The first one shown above from a website called Glam Adelaide looks a bit anaemic I have to say, and I'm really not sure I would have served it with plain green beans and cauliflower. All it needs is a green salad. The writer of Glam Adelaide said "that the finishing touch of a grilled parmesan, breadcrumb and herb topping left the dish very dry." Well I don't think it's supposed to be wet and theirs doesn't look dry anyway. Somebody else had never made pasta with chicken - how weird is that?

It could be improved upon though. The book, of course, has a space for you to write in your thoughts (I have written them all over the page), and to add your own touch. To start you off down that path they suggest:

"Use up any soft herbs or hard cheeses you have on hand. Add some spices and chilli heat if making an adult version."

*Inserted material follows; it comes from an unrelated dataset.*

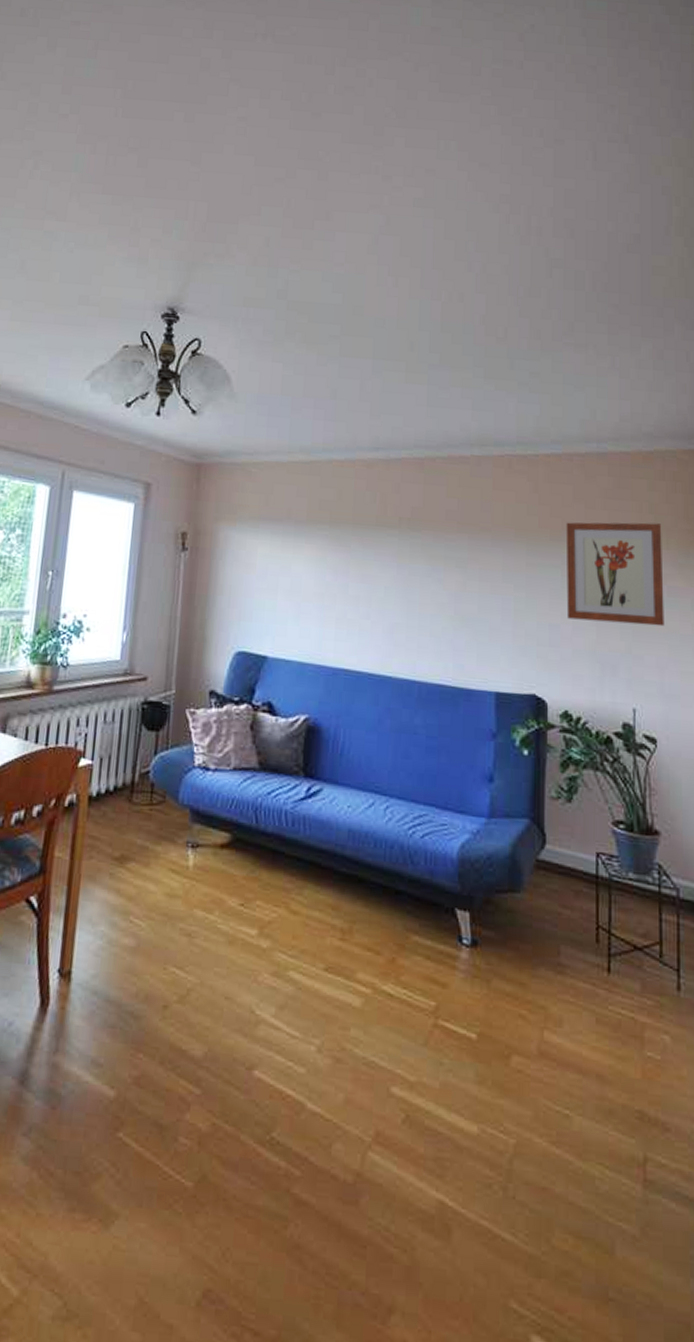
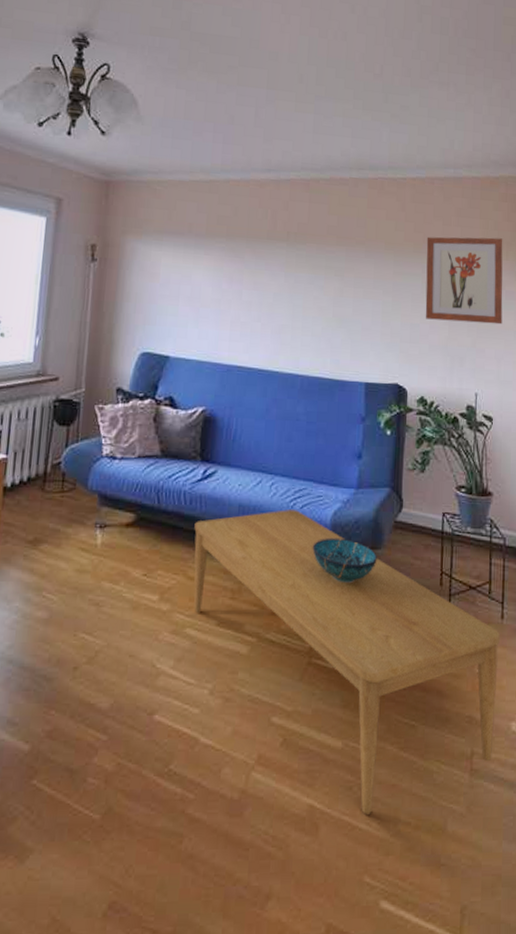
coffee table: none [297,838,676,1222] -> present [194,509,500,815]
decorative bowl: none [436,875,516,932] -> present [312,537,377,584]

I do think more cheese would be a good idea. Who doesn't like grilled cheese on top of things? No chilli in this house though. Another website called Lord Web which is written in rather quaint English - I think they are not a native English speaker - says:

"Ottolenghi himself doesn’t always use chicken, sometimes turning the dish into a vegetarian pasta bake or channeling classic spaghetti and meatballs. “Joyful [meatballs] out there are the meatballs that nestle in the spaghetti like we do the chicken here,” he says. “Just make your meatballs ahead of time. [Or] you could replace the chicken with a vegetable – it’s definitely a good way to go about it.” Lord Web

The writer was also somewhat confused over Ottolenghi's sex. I think it was the children and husband thing - Ottolenghi is gay and married with two sons - but the writer was truly confused - sometimes saying he and sometimes she.

I also came across another Ottolenghi recipe - Slow cooked chicken with bucatini which is in many ways similar, but with many more flavours - and without the crispy bits. It's more of a casserole really, but maybe this is another source for his children's dish. For really that's what this is - comfort food for one and all with crispy bits for the kids.

So how could you make it tastier? Perhaps you could add things like spinach, or olives. Use wine instead of water. More lemon. Paprika? More herbs. Any ideas? Please contribute, because I really think it's worth having another go. Maybe we have become spoilt today. A dish that would have been sensational in our youth, is now just a tiny bit ordinary. And the concept is definitely worth revisiting.

And I did make us a dessert as a treat - this rather glum looking (but delicious) apple and blackberry strudel - with a few almonds and a bit of that ricotta thrown in.